*What needs to be done*.
How many lines in the entries below contain the string "size"? Reply with the number alone.

*Material shown*.

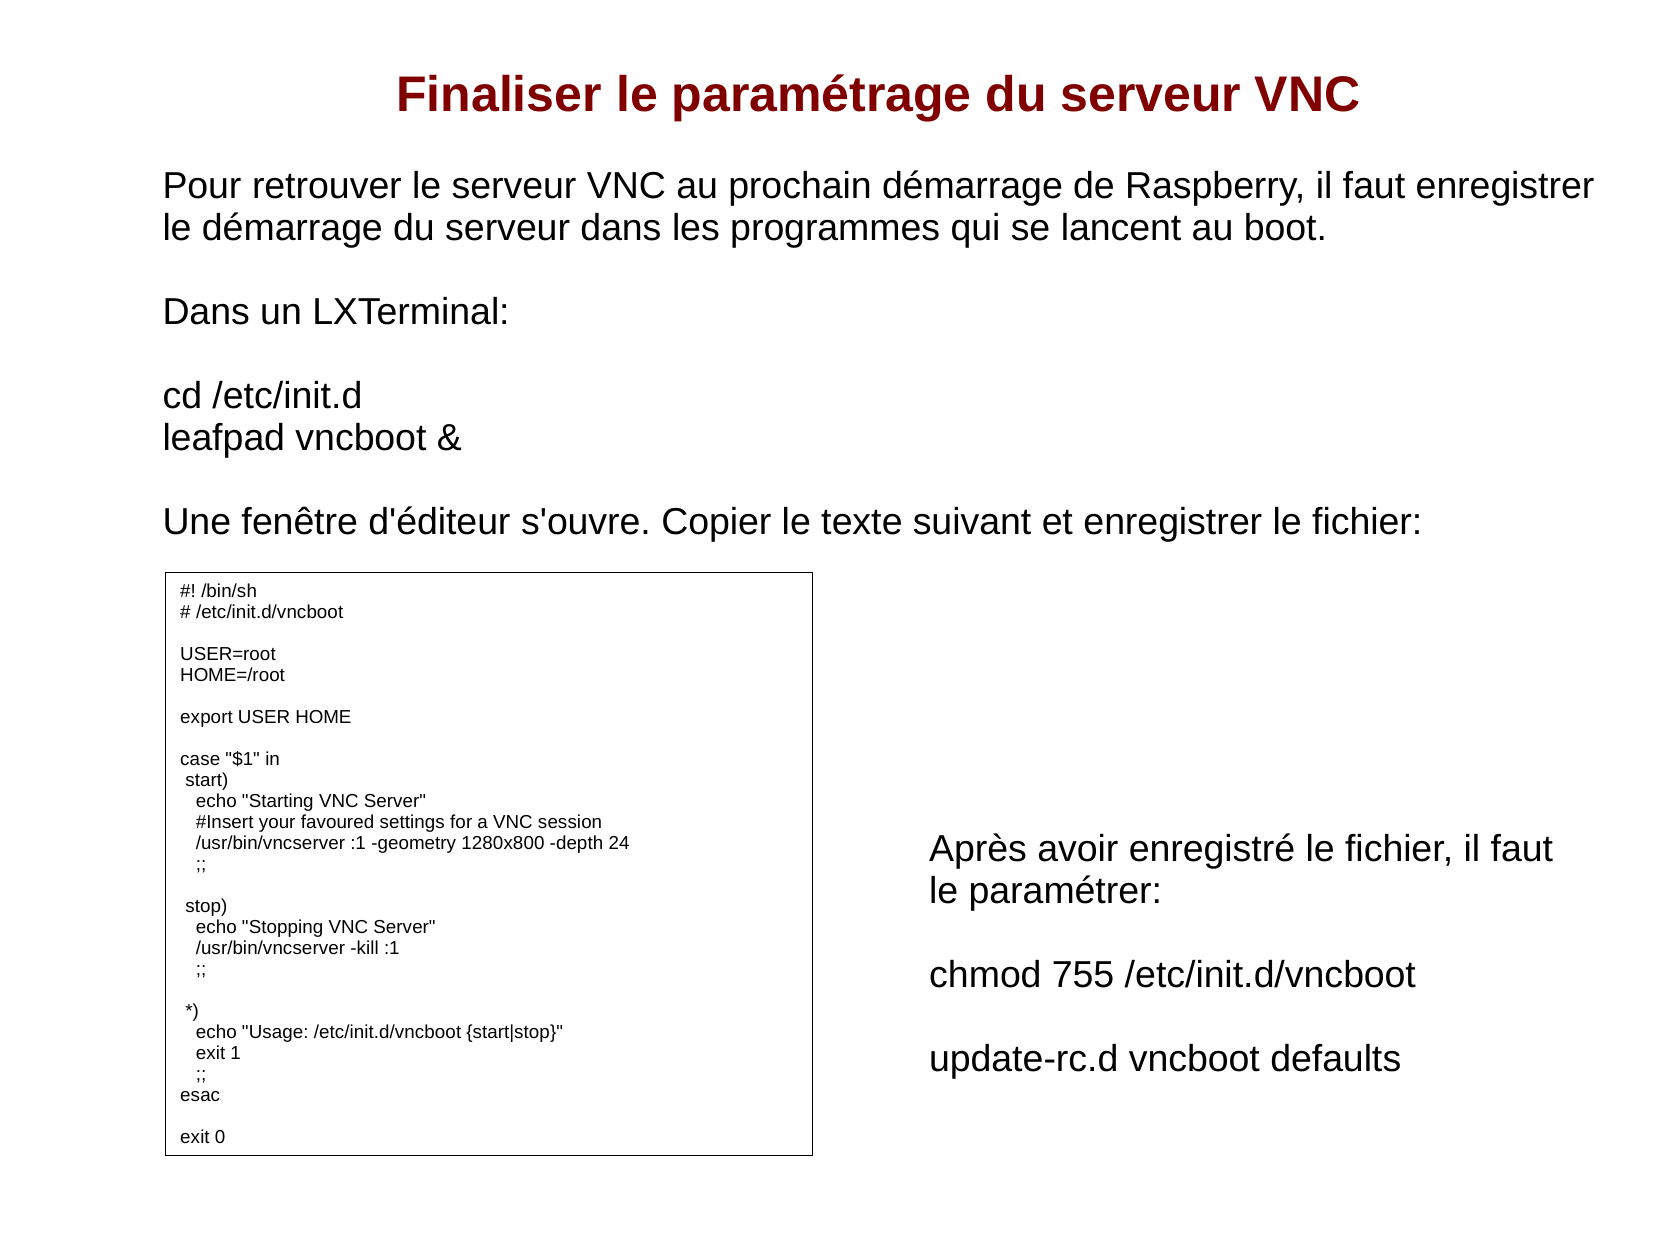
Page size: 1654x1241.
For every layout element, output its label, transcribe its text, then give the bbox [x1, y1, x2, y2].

text_box Finaliser le paramétrage du serveur VNC Pour retrouver le serveur VNC au prochain démarrage de Raspberry, il faut enregistrer le démarrage du serveur dans les programmes qui se lancent au boot. Dans un LXTerminal: cd /etc/init.d leafpad vncboot & Une fenêtre d'éditeur s'ouvre. Copier le texte suivant et enregistrer le fichier: [147, 59, 1610, 657]
text_box #! /bin/sh # /etc/init.d/vncboot USER=root HOME=/root export USER HOME case "$1" in start) echo "Starting VNC Server" #Insert your favoured settings for a VNC session /usr/bin/vncserver :1 -geometry 1280x800 -depth 24 ;; stop) echo "Stopping VNC Server" /usr/bin/vncserver -kill :1 ;; *) echo "Usage: /etc/init.d/vncboot {start|stop}" exit 1 ;; esac exit 0 [165, 572, 813, 1149]
text_box Après avoir enregistré le fichier, il faut le paramétrer: chmod 755 /etc/init.d/vncboot update-rc.d vncboot defaults [914, 820, 1577, 1172]
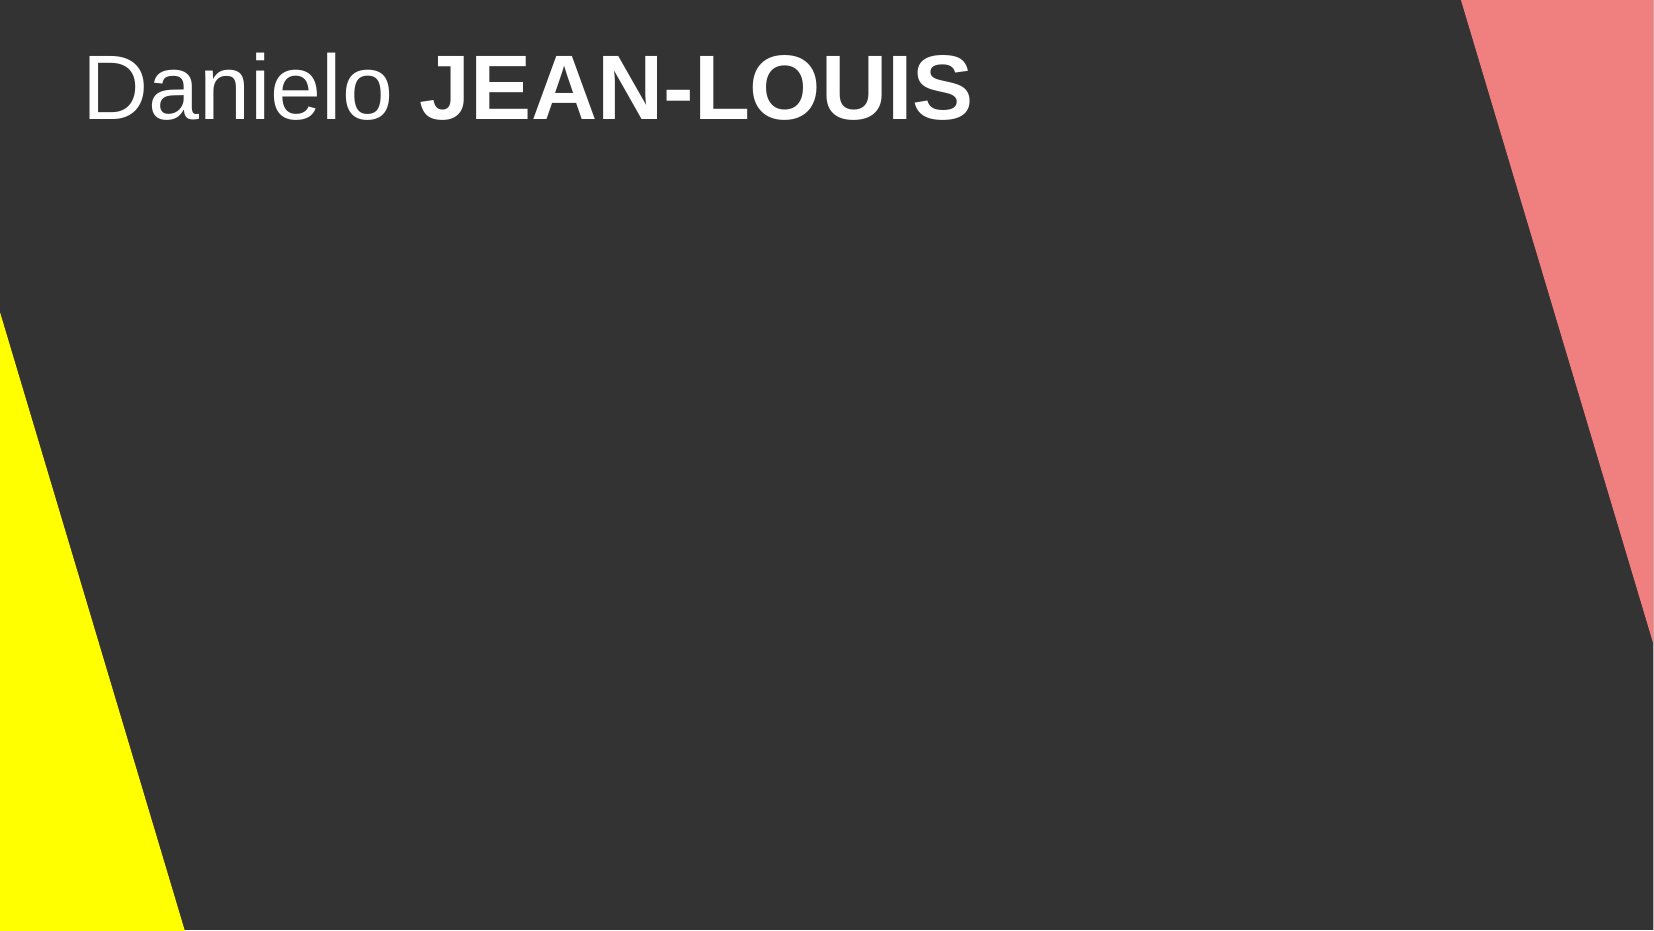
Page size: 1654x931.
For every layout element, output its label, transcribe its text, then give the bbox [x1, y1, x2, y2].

*Answer to this problem*.
2